[Dataset content]

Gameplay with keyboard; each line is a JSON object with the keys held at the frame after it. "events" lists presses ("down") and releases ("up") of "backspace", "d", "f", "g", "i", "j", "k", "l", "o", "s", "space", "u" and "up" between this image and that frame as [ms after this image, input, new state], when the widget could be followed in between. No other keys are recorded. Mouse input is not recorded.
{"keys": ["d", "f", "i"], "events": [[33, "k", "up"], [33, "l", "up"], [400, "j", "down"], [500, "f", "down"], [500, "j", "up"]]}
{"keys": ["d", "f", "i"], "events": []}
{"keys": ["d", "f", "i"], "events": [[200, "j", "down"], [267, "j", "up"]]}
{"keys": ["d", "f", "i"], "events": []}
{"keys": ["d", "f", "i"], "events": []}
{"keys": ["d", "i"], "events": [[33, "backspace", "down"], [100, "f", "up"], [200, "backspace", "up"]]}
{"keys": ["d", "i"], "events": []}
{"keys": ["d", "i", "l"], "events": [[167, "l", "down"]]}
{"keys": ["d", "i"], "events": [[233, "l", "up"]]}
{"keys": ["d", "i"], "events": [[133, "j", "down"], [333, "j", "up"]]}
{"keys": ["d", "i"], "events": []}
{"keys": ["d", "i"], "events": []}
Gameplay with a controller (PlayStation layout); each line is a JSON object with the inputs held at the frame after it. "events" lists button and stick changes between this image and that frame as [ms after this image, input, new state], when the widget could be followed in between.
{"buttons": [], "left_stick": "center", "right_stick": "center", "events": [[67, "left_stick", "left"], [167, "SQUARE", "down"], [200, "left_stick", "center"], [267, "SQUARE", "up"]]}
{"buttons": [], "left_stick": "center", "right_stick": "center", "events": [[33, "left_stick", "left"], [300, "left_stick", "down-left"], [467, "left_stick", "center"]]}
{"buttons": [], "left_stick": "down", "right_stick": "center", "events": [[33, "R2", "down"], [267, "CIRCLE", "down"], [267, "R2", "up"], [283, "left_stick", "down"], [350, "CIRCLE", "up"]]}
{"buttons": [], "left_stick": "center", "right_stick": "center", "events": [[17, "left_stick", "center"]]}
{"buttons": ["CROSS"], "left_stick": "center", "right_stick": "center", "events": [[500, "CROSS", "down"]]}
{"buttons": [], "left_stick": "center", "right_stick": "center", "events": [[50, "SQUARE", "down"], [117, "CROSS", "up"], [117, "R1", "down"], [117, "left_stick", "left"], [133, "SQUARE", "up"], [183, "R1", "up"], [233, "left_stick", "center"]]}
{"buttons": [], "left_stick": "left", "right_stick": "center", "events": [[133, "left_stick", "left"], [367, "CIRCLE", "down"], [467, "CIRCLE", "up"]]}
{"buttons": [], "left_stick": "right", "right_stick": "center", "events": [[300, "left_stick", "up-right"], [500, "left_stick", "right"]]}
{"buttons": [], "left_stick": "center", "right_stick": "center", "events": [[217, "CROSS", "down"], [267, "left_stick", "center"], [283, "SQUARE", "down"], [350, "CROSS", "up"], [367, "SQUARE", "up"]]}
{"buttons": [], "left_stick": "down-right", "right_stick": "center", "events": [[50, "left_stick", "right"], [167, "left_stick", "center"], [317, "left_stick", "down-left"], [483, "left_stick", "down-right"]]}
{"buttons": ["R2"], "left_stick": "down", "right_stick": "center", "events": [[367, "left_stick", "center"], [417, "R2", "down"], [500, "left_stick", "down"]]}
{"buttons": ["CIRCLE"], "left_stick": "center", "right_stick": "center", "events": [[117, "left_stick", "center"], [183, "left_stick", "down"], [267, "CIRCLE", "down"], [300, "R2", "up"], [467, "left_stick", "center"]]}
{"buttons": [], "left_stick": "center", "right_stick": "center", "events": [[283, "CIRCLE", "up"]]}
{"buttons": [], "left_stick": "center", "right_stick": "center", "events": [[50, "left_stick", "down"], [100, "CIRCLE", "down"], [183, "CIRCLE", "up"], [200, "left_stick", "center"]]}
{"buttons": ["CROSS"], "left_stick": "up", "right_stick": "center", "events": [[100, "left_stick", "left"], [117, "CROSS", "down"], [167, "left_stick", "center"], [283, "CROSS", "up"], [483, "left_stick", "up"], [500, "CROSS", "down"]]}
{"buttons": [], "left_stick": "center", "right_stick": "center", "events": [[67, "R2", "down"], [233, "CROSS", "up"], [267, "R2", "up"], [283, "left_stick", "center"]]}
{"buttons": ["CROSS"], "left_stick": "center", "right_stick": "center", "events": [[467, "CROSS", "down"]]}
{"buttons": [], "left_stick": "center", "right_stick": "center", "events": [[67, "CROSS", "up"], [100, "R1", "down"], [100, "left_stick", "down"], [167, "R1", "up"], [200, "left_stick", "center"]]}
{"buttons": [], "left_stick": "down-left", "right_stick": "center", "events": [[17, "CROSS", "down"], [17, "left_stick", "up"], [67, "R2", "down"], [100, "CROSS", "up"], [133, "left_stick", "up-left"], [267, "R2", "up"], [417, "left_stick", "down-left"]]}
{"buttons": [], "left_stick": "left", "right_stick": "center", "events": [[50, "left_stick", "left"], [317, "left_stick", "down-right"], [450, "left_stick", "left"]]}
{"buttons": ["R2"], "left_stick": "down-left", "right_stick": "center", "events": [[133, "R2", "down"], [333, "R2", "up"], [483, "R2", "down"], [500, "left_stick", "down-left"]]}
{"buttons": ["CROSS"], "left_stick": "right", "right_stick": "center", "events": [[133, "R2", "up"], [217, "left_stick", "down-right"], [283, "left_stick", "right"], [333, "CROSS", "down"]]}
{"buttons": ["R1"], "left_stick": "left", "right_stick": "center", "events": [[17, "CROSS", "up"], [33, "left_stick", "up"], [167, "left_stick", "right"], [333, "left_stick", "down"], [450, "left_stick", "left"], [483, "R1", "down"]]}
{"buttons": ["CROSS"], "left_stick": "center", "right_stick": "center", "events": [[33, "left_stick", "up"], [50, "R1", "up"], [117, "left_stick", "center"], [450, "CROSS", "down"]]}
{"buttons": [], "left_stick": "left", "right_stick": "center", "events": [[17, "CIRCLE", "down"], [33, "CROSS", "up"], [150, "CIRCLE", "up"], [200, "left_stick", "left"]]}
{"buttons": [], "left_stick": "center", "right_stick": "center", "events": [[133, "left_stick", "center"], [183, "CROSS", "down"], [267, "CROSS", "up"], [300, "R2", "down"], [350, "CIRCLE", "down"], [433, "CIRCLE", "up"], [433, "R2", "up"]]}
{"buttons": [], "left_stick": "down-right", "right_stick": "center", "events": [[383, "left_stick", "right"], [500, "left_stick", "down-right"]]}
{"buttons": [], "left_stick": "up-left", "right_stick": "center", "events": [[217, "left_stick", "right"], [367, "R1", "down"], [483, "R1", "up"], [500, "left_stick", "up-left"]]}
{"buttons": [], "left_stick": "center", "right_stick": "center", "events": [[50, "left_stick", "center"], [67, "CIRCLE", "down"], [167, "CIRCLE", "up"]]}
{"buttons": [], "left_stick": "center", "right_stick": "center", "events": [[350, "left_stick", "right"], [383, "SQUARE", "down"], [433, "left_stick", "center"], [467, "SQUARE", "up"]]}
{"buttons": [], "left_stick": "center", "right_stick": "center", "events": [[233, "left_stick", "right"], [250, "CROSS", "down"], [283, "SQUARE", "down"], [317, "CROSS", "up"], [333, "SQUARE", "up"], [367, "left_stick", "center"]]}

[/Dataset content]

**Work to complete:** Restate the data above word for word.

**Your solution:**
Gameplay with keyboard; each line is a JSON object with the keys held at the frame after it. "events" lists presses ("down") and releases ("up") of "backspace", "d", "f", "g", "i", "j", "k", "l", "o", "s", "space", "u" and "up" between this image and that frame as [ms after this image, input, new state], when the widget could be followed in between. No other keys are recorded. Mouse input is not recorded.
{"keys": ["d", "f", "i"], "events": [[33, "k", "up"], [33, "l", "up"], [400, "j", "down"], [500, "f", "down"], [500, "j", "up"]]}
{"keys": ["d", "f", "i"], "events": []}
{"keys": ["d", "f", "i"], "events": [[200, "j", "down"], [267, "j", "up"]]}
{"keys": ["d", "f", "i"], "events": []}
{"keys": ["d", "f", "i"], "events": []}
{"keys": ["d", "i"], "events": [[33, "backspace", "down"], [100, "f", "up"], [200, "backspace", "up"]]}
{"keys": ["d", "i"], "events": []}
{"keys": ["d", "i", "l"], "events": [[167, "l", "down"]]}
{"keys": ["d", "i"], "events": [[233, "l", "up"]]}
{"keys": ["d", "i"], "events": [[133, "j", "down"], [333, "j", "up"]]}
{"keys": ["d", "i"], "events": []}
{"keys": ["d", "i"], "events": []}
Gameplay with a controller (PlayStation layout); each line is a JSON object with the inputs held at the frame after it. "events" lists button and stick changes between this image and that frame as [ms after this image, input, new state], when the widget could be followed in between.
{"buttons": [], "left_stick": "center", "right_stick": "center", "events": [[67, "left_stick", "left"], [167, "SQUARE", "down"], [200, "left_stick", "center"], [267, "SQUARE", "up"]]}
{"buttons": [], "left_stick": "center", "right_stick": "center", "events": [[33, "left_stick", "left"], [300, "left_stick", "down-left"], [467, "left_stick", "center"]]}
{"buttons": [], "left_stick": "down", "right_stick": "center", "events": [[33, "R2", "down"], [267, "CIRCLE", "down"], [267, "R2", "up"], [283, "left_stick", "down"], [350, "CIRCLE", "up"]]}
{"buttons": [], "left_stick": "center", "right_stick": "center", "events": [[17, "left_stick", "center"]]}
{"buttons": ["CROSS"], "left_stick": "center", "right_stick": "center", "events": [[500, "CROSS", "down"]]}
{"buttons": [], "left_stick": "center", "right_stick": "center", "events": [[50, "SQUARE", "down"], [117, "CROSS", "up"], [117, "R1", "down"], [117, "left_stick", "left"], [133, "SQUARE", "up"], [183, "R1", "up"], [233, "left_stick", "center"]]}
{"buttons": [], "left_stick": "left", "right_stick": "center", "events": [[133, "left_stick", "left"], [367, "CIRCLE", "down"], [467, "CIRCLE", "up"]]}
{"buttons": [], "left_stick": "right", "right_stick": "center", "events": [[300, "left_stick", "up-right"], [500, "left_stick", "right"]]}
{"buttons": [], "left_stick": "center", "right_stick": "center", "events": [[217, "CROSS", "down"], [267, "left_stick", "center"], [283, "SQUARE", "down"], [350, "CROSS", "up"], [367, "SQUARE", "up"]]}
{"buttons": [], "left_stick": "down-right", "right_stick": "center", "events": [[50, "left_stick", "right"], [167, "left_stick", "center"], [317, "left_stick", "down-left"], [483, "left_stick", "down-right"]]}
{"buttons": ["R2"], "left_stick": "down", "right_stick": "center", "events": [[367, "left_stick", "center"], [417, "R2", "down"], [500, "left_stick", "down"]]}
{"buttons": ["CIRCLE"], "left_stick": "center", "right_stick": "center", "events": [[117, "left_stick", "center"], [183, "left_stick", "down"], [267, "CIRCLE", "down"], [300, "R2", "up"], [467, "left_stick", "center"]]}
{"buttons": [], "left_stick": "center", "right_stick": "center", "events": [[283, "CIRCLE", "up"]]}
{"buttons": [], "left_stick": "center", "right_stick": "center", "events": [[50, "left_stick", "down"], [100, "CIRCLE", "down"], [183, "CIRCLE", "up"], [200, "left_stick", "center"]]}
{"buttons": ["CROSS"], "left_stick": "up", "right_stick": "center", "events": [[100, "left_stick", "left"], [117, "CROSS", "down"], [167, "left_stick", "center"], [283, "CROSS", "up"], [483, "left_stick", "up"], [500, "CROSS", "down"]]}
{"buttons": [], "left_stick": "center", "right_stick": "center", "events": [[67, "R2", "down"], [233, "CROSS", "up"], [267, "R2", "up"], [283, "left_stick", "center"]]}
{"buttons": ["CROSS"], "left_stick": "center", "right_stick": "center", "events": [[467, "CROSS", "down"]]}
{"buttons": [], "left_stick": "center", "right_stick": "center", "events": [[67, "CROSS", "up"], [100, "R1", "down"], [100, "left_stick", "down"], [167, "R1", "up"], [200, "left_stick", "center"]]}
{"buttons": [], "left_stick": "down-left", "right_stick": "center", "events": [[17, "CROSS", "down"], [17, "left_stick", "up"], [67, "R2", "down"], [100, "CROSS", "up"], [133, "left_stick", "up-left"], [267, "R2", "up"], [417, "left_stick", "down-left"]]}
{"buttons": [], "left_stick": "left", "right_stick": "center", "events": [[50, "left_stick", "left"], [317, "left_stick", "down-right"], [450, "left_stick", "left"]]}
{"buttons": ["R2"], "left_stick": "down-left", "right_stick": "center", "events": [[133, "R2", "down"], [333, "R2", "up"], [483, "R2", "down"], [500, "left_stick", "down-left"]]}
{"buttons": ["CROSS"], "left_stick": "right", "right_stick": "center", "events": [[133, "R2", "up"], [217, "left_stick", "down-right"], [283, "left_stick", "right"], [333, "CROSS", "down"]]}
{"buttons": ["R1"], "left_stick": "left", "right_stick": "center", "events": [[17, "CROSS", "up"], [33, "left_stick", "up"], [167, "left_stick", "right"], [333, "left_stick", "down"], [450, "left_stick", "left"], [483, "R1", "down"]]}
{"buttons": ["CROSS"], "left_stick": "center", "right_stick": "center", "events": [[33, "left_stick", "up"], [50, "R1", "up"], [117, "left_stick", "center"], [450, "CROSS", "down"]]}
{"buttons": [], "left_stick": "left", "right_stick": "center", "events": [[17, "CIRCLE", "down"], [33, "CROSS", "up"], [150, "CIRCLE", "up"], [200, "left_stick", "left"]]}
{"buttons": [], "left_stick": "center", "right_stick": "center", "events": [[133, "left_stick", "center"], [183, "CROSS", "down"], [267, "CROSS", "up"], [300, "R2", "down"], [350, "CIRCLE", "down"], [433, "CIRCLE", "up"], [433, "R2", "up"]]}
{"buttons": [], "left_stick": "down-right", "right_stick": "center", "events": [[383, "left_stick", "right"], [500, "left_stick", "down-right"]]}
{"buttons": [], "left_stick": "up-left", "right_stick": "center", "events": [[217, "left_stick", "right"], [367, "R1", "down"], [483, "R1", "up"], [500, "left_stick", "up-left"]]}
{"buttons": [], "left_stick": "center", "right_stick": "center", "events": [[50, "left_stick", "center"], [67, "CIRCLE", "down"], [167, "CIRCLE", "up"]]}
{"buttons": [], "left_stick": "center", "right_stick": "center", "events": [[350, "left_stick", "right"], [383, "SQUARE", "down"], [433, "left_stick", "center"], [467, "SQUARE", "up"]]}
{"buttons": [], "left_stick": "center", "right_stick": "center", "events": [[233, "left_stick", "right"], [250, "CROSS", "down"], [283, "SQUARE", "down"], [317, "CROSS", "up"], [333, "SQUARE", "up"], [367, "left_stick", "center"]]}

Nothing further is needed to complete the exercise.